Les chercheurs ont évalué l’efficacité de ce traitement combiné en mesurant la probabilité de survie sans événement, c’est-à-dire l’absence de décès, de poussées cliniques confirmées, de dégradation de la fonction neurologique et de nouvelles lésions cérébrales observées par imagerie par résonance magnétique (IRM). L’équipe de chercheurs s’est également appliquée à déterminer le degré d’innocuité du traitement en étudiant les effets indésirables de ce dernier. L’essai en question comportait un seul groupe, c’est-à-dire que tous les participants ont reçu le traitement combiné. Les mesures effectuées au fil du temps auprès de chaque participant ont été comparées de façon individuelle aux données relevées avant l’amorce du traitement.
Résultats
À l’issue des trois premières années de l’étude, il a été constaté que la greffe de cellules hématopoïétiques combinée à un traitement immunosuppresseur à doses élevées a eu pour effets de maintenir la rémission chez les patients atteints de SP cyclique et d’améliorer la fonction neurologique de ces derniers. Les taux de survie sans événement ont été établis à 82,8 % au bout de deux (2) ans et à 78,4 % après trois (3) ans chez les 24 participants à l’étude. De plus, les évaluations cliniques des patients ont révélé une amélioration globale de la fonction neurologique chez tous les participants, trois ans après leur traitement.
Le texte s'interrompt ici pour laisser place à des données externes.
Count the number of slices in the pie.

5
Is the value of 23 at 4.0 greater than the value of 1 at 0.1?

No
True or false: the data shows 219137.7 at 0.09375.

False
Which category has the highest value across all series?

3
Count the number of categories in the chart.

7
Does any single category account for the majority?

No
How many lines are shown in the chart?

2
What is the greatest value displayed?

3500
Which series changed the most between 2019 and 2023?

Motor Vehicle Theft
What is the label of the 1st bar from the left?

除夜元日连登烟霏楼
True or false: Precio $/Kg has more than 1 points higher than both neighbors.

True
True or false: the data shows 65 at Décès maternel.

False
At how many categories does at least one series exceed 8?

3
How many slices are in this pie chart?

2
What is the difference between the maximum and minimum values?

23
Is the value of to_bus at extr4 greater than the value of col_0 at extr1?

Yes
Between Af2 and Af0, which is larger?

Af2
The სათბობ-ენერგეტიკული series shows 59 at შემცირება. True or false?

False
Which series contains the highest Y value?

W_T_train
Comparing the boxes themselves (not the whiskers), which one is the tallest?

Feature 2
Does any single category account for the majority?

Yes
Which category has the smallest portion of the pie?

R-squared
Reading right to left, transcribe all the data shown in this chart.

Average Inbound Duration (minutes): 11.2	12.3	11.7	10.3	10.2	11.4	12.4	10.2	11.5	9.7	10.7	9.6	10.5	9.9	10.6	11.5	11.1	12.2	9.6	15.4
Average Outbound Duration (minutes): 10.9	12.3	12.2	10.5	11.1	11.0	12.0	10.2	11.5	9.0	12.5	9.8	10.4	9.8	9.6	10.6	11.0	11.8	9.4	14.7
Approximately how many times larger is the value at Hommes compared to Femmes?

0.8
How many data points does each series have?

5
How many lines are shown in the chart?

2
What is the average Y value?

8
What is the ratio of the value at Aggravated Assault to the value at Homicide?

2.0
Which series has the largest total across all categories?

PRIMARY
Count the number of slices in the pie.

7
Certains effets indésirables ont été observés, mais il s’agissait d’effets secondaires prévisibles après l’administration d’un traitement immunosuppresseur énergique. Soulignons par ailleurs que les effets indésirables les plus néfastes ont pu être pris en charge efficacement ou contrés au fil du temps.
Commentaires
Le traitement de la SP cyclique au moyen des MMÉSP usuels peut réduire le nombre des poussées, mais la rémission complète des patients traités par ce type de médicaments et l’amélioration de leur fonction neurologique demeurent problématiques. Les résultats préliminaires de l’essai HALT-MS sont une source d’espoir pour les personnes atteintes de SP cyclique qui ne répondent pas adéquatement aux MMÉSP, puisque la plupart des participants ayant subi le traitement à l’étude ont bénéficié d’une rémission durable au cours des trois premières années de l’essai en plus de présenter une amélioration de leur fonction neurologique. Les résultats de cette étude viennent s’ajouter aux avancées réalisées dans le cadre de l’essai canadien sur la greffe de moelle osseuse financé par la FRSSP. Ils constituent un pas en avant dans la maîtrise de l’évolution de la SP et dans la compréhension des changements immunologiques qui sous-tendent l’apparition des poussées chez les personnes atteintes de cette maladie. Toutefois, la greffe de cellules hématopoïétiques combinée à un traitement immunosuppresseur à doses élevées n’en constitue pas moins une approche thérapeutique énergique dont le niveau de toxicité et les risques sont substantiels. C’est pourquoi il importe que l’étude HALT-MS, devant durer cinq ans, puisse être menée à terme et que ses résultats fassent l’objet d’une analyse détaillée avant que des conclusions puissent être tirées relativement aux bienfaits à long terme de ce traitement combiné pour les personnes atteintes de SP.
Source
NASH, R. A. et coll. « High-Dose Immunosuppressive Therapy and Autologous Hematopoietic Cell Transplantation for Relapsing-Remitting Multiple Sclerosis (HALT-MS): A 3-Year Interim Report », JAMA Neurol., 2014 Dec. [Diffusé en ligne avant impression].